I can go back around the three floors of the house and open the doors to rooms where the dogs are not allowed to go. In the basement, I remove the dog barrier (which protects Joe from comingling with Xavior) and stow it and Joe’s dog bed in John’s work area. I hide dog bowls. I move outside to remove the various ties and latches we’ve installed to divide the yard and keep the male dogs apart and/or from escaping to the street, and hide these items. Finally, I pick up all the piles of dog poop that may be stepped in. I get in the van with my three companions: Joe, Xavior, and Katie, and drive away… Once I came home an hour after the scheduled “showing” and undid all the preparations to allow the dogs back in only to hear the doorbell ring. It was the agent and buyer who were “running behind schedule.” Ugh!

I’m stuck. I don’t want to be a cleaning lady! God did not create me for this. I am sure of it. I’m not even very good at cleaning. Just ask my husband how many times he has said, “Don’t you SEE that dirt?” And to add to the misery, I can’t really afford to start any “projects” or even cook fancy meals because I am so aware that those efforts only create more stuff to clean.

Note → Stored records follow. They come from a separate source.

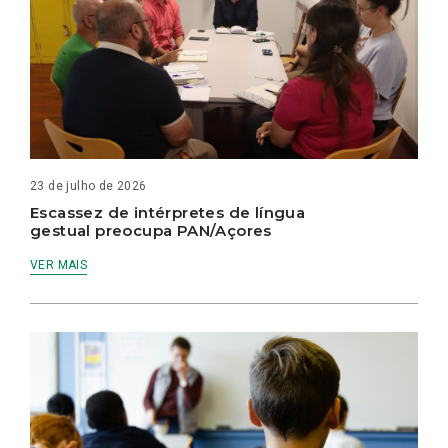
23 de julho de 2026
Escassez de intérpretes de língua
gestual preocupa PAN/Açores
VER MAIS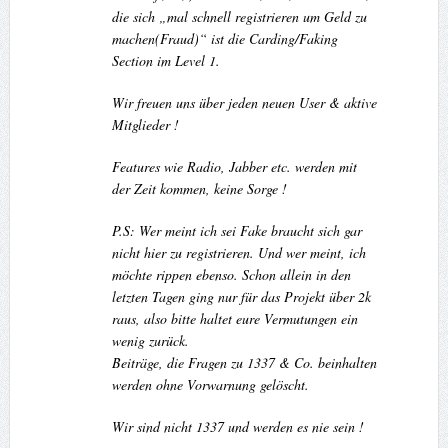
die sich „mal schnell registrieren um Geld zu
machen(Fraud)“ ist die Carding/Faking
Section im Level 1.
Wir freuen uns über jeden neuen User & aktive
Mitglieder !
Features wie Radio, Jabber etc. werden mit
der Zeit kommen, keine Sorge !
P.S: Wer meint ich sei Fake braucht sich gar
nicht hier zu registrieren. Und wer meint, ich
möchte rippen ebenso. Schon allein in den
letzten Tagen ging nur für das Projekt über 2k
raus, also bitte haltet eure Vermutungen ein
wenig zurück.
Beiträge, die Fragen zu 1337 & Co. beinhalten
werden ohne Vorwarnung gelöscht.
Wir sind nicht 1337 und werden es nie sein !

Friends, family members, and readers who are suffering in much harsher ways with no end in sight will shake their heads at the triviality of my complaints. The Falcos are lucky to have this house to sell. We are fortunate people in general.

My point is: All of us ought to take a look at what’s eating us and try to put it in perspective. Is this a short-term thing? Difficult as the present may be, is it leading us to something potentially better? Is there anything we can do to change what is making us uncomfortable/unhappy now? Is there a way to use our experiences and insights, happy or not, to help others?

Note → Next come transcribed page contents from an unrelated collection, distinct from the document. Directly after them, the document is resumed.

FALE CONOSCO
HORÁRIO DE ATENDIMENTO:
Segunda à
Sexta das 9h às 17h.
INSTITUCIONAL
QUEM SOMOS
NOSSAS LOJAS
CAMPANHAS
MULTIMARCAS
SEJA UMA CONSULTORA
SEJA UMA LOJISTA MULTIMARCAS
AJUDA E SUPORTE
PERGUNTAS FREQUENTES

If Emily can hang in there and do her best at Andrew College, she is creating a launch pad for other and different experiences she may enjoy more at another college. If K.J. can finally give up lying about what he hasn’t done, but says he has, and put the effort he is capable of into his school work, his grades will improve and allow him a greater range of choices for college. If Skye will dig deeper in her treatment now, painful as it is, she will have a happier and more productive life when she leaves west Texas. If I can see this cleaning drudgery as a temporary phase leading to a better housing situation for our family, I can get through this with greater calm and decrease the family stress.

Your issues – unemployment or unhappy employment, illness or family strife – may be bigger than the issues we currently face. Is there a way out or a way through? Are there others you can call on for help? Have you learned anything about yourself that will help you navigate better what comes next?

I’m no expert. What I do know is that being stuck in miserable is not the way I want to live my life.